Problem details: Reproduce the entries that follow exactly, dropping each image.
------ Records ------
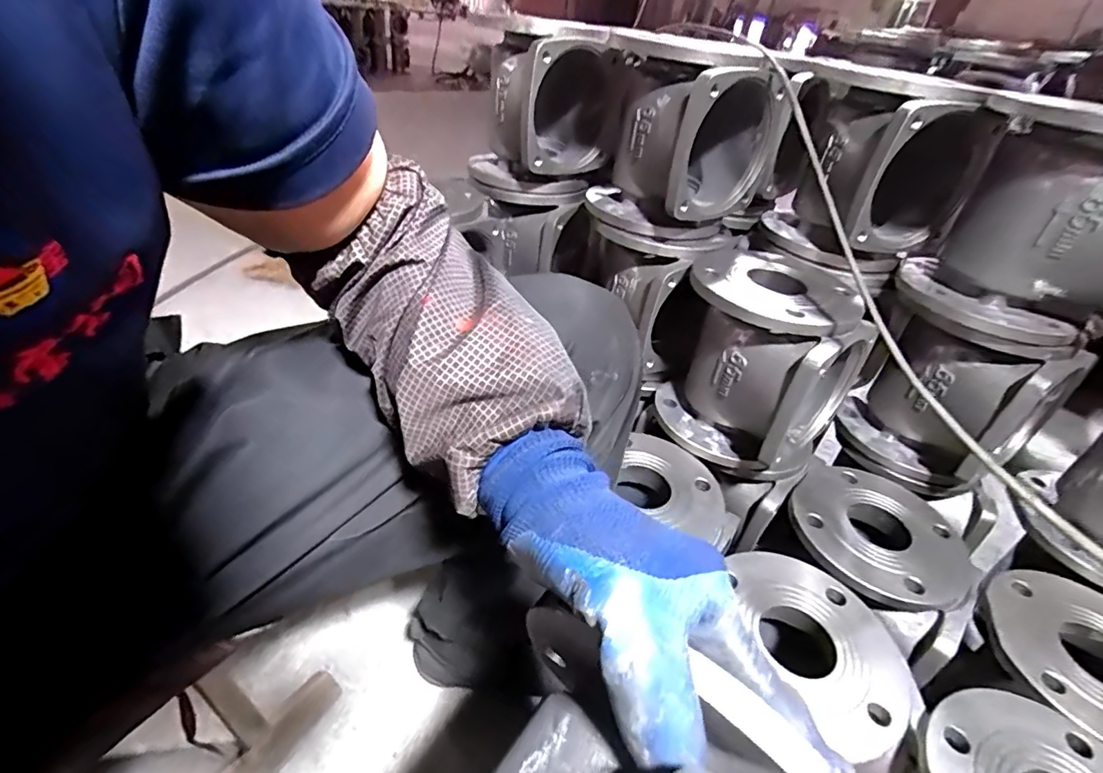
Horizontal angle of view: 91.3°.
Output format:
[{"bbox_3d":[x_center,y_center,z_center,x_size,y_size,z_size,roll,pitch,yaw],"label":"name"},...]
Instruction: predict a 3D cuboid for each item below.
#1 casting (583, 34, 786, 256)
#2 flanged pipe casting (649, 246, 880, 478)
[{"bbox_3d":[0.157,-0.293,0.664,0.193,0.222,0.175,33,44,31],"label":"casting"},{"bbox_3d":[0.237,-0.028,0.640,0.165,0.201,0.190,-21,45,-33],"label":"flanged pipe casting"}]

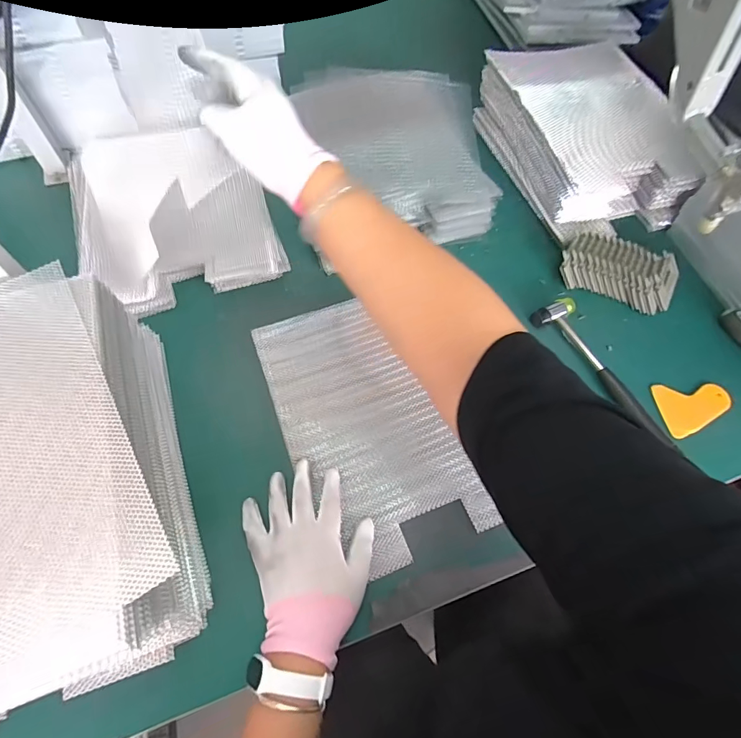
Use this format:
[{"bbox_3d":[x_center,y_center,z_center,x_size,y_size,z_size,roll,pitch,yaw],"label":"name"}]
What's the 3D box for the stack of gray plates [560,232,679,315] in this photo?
[{"bbox_3d":[0.368,-0.144,0.629,0.172,0.040,0.095,19,63,6],"label":"stack of gray plates"}]

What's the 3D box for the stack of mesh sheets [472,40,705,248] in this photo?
[{"bbox_3d":[0.328,-0.366,0.691,0.185,0.117,0.332,-15,64,-11],"label":"stack of mesh sheets"}]

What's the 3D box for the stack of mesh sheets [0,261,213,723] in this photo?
[{"bbox_3d":[-0.332,0.106,0.387,0.279,0.144,0.356,-17,65,-12],"label":"stack of mesh sheets"}]

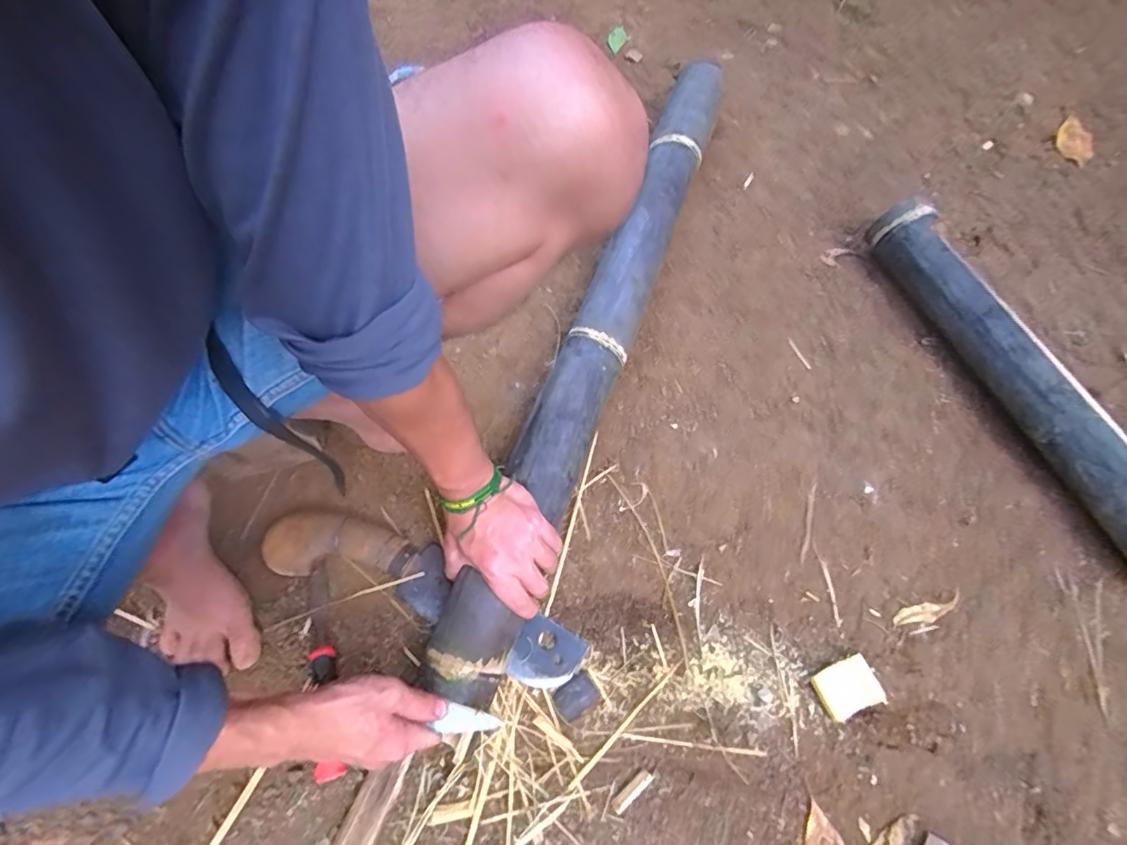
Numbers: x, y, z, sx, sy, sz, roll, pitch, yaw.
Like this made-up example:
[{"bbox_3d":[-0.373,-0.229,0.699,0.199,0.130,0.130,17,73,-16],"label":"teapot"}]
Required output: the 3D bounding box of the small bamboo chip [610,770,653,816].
[{"bbox_3d":[0.066,0.358,0.506,0.045,0.004,0.013,-39,70,-12],"label":"small bamboo chip"}]

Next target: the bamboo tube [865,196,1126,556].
[{"bbox_3d":[0.527,-0.065,0.600,0.074,0.061,0.505,-26,68,-6],"label":"bamboo tube"}]

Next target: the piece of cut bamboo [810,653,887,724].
[{"bbox_3d":[0.289,0.270,0.530,0.059,0.015,0.046,-26,68,-8],"label":"piece of cut bamboo"}]

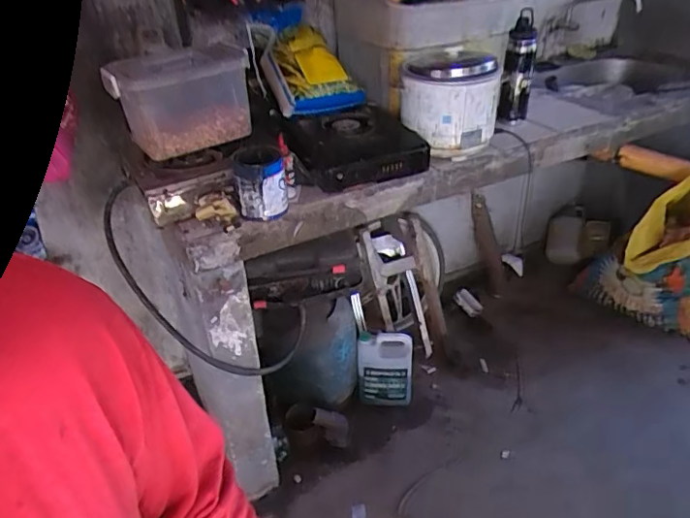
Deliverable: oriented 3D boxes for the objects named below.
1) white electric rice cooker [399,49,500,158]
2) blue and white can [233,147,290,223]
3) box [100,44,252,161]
[{"bbox_3d":[0.249,-0.381,1.296,0.215,0.204,0.235,5,34,13],"label":"white electric rice cooker"},{"bbox_3d":[-0.171,-0.153,1.122,0.102,0.122,0.104,-8,34,-7],"label":"blue and white can"},{"bbox_3d":[-0.336,-0.325,1.133,0.268,0.168,0.143,-21,36,-23],"label":"box"}]

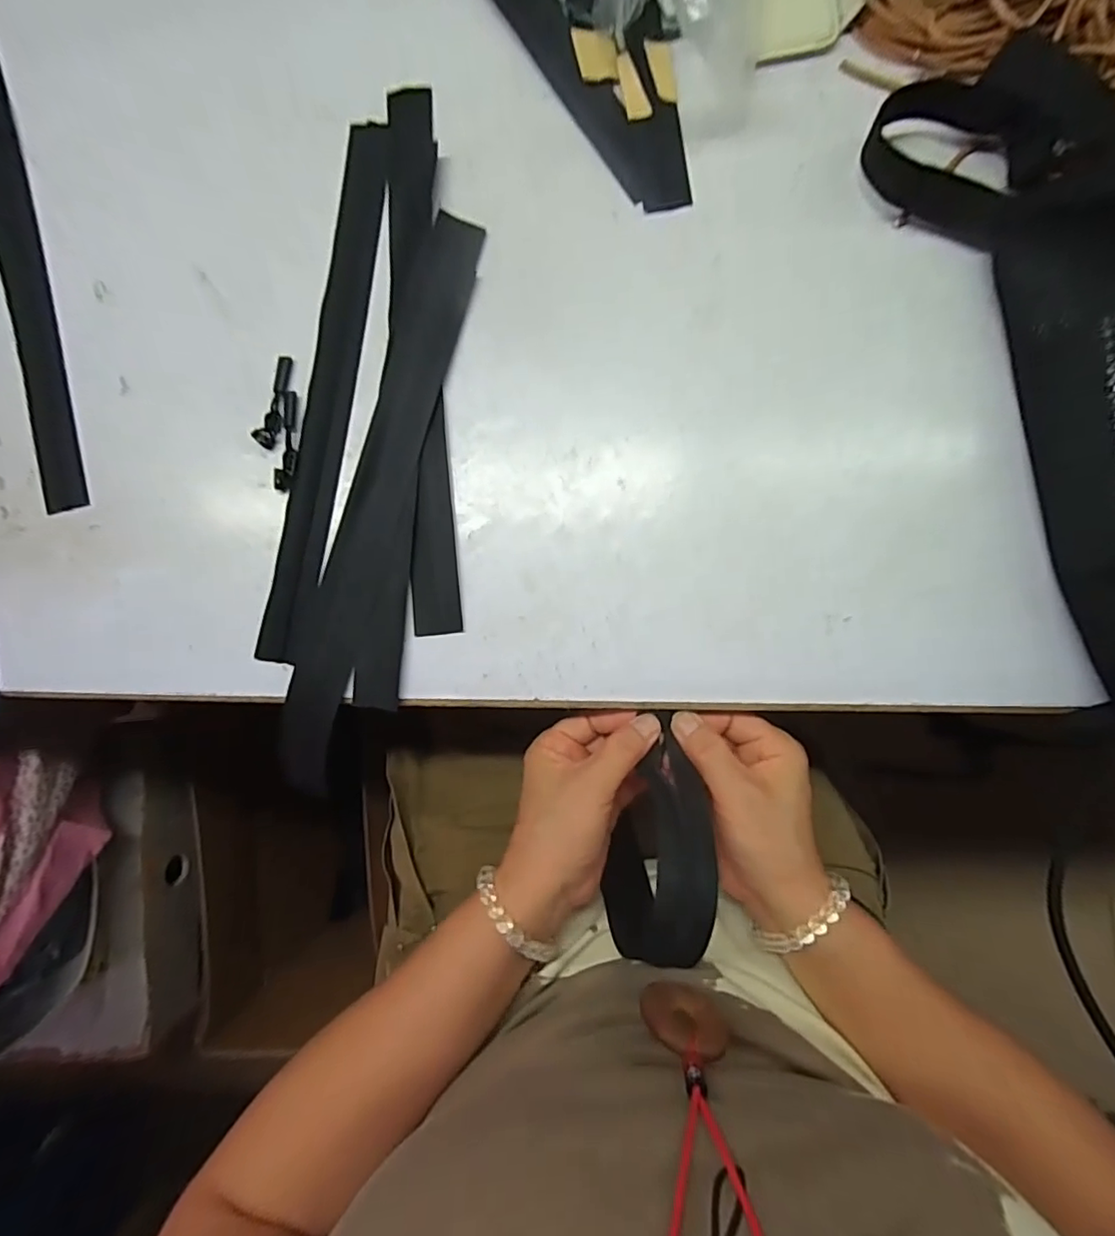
------
Task solution:
Horizontal angle of view: 91.3°.
Output format:
[{"bbox_3d":[x_center,y_center,z_center,x_size,y_size,z_size,roll,pitch,yaw],"label":"name"},...]
Instruction: predict a 3D cuboid for each item below.
#1 casting (583, 34, 786, 256)
#2 flanged pipe casting (649, 246, 880, 478)
[{"bbox_3d":[0.157,-0.293,0.664,0.193,0.222,0.175,33,44,31],"label":"casting"},{"bbox_3d":[0.237,-0.028,0.640,0.165,0.201,0.190,-21,45,-33],"label":"flanged pipe casting"}]

Use this format:
[{"bbox_3d":[x_center,y_center,z_center,x_size,y_size,z_size,roll,pitch,yaw],"label":"name"}]
What's the 3D box for the stack of gray plates [560,232,679,315] in this photo?
[{"bbox_3d":[0.368,-0.144,0.629,0.172,0.040,0.095,19,63,6],"label":"stack of gray plates"}]

What's the 3D box for the stack of mesh sheets [472,40,705,248] in this photo?
[{"bbox_3d":[0.328,-0.366,0.691,0.185,0.117,0.332,-15,64,-11],"label":"stack of mesh sheets"}]

What's the 3D box for the stack of mesh sheets [0,261,213,723] in this photo?
[{"bbox_3d":[-0.332,0.106,0.387,0.279,0.144,0.356,-17,65,-12],"label":"stack of mesh sheets"}]

Numbers: x, y, z, sx, sy, sz, roll, pitch, yaw.
Like this made-up example:
[{"bbox_3d":[-0.373,-0.229,0.699,0.199,0.130,0.130,17,73,-16],"label":"teapot"}]
Required output: the 3D bounding box of the small bamboo chip [610,770,653,816].
[{"bbox_3d":[0.066,0.358,0.506,0.045,0.004,0.013,-39,70,-12],"label":"small bamboo chip"}]

Next target: the bamboo tube [865,196,1126,556].
[{"bbox_3d":[0.527,-0.065,0.600,0.074,0.061,0.505,-26,68,-6],"label":"bamboo tube"}]

Next target: the piece of cut bamboo [810,653,887,724].
[{"bbox_3d":[0.289,0.270,0.530,0.059,0.015,0.046,-26,68,-8],"label":"piece of cut bamboo"}]

Deliverable: oriented 3D boxes for the objects named below.
1) white electric rice cooker [399,49,500,158]
2) blue and white can [233,147,290,223]
3) box [100,44,252,161]
[{"bbox_3d":[0.249,-0.381,1.296,0.215,0.204,0.235,5,34,13],"label":"white electric rice cooker"},{"bbox_3d":[-0.171,-0.153,1.122,0.102,0.122,0.104,-8,34,-7],"label":"blue and white can"},{"bbox_3d":[-0.336,-0.325,1.133,0.268,0.168,0.143,-21,36,-23],"label":"box"}]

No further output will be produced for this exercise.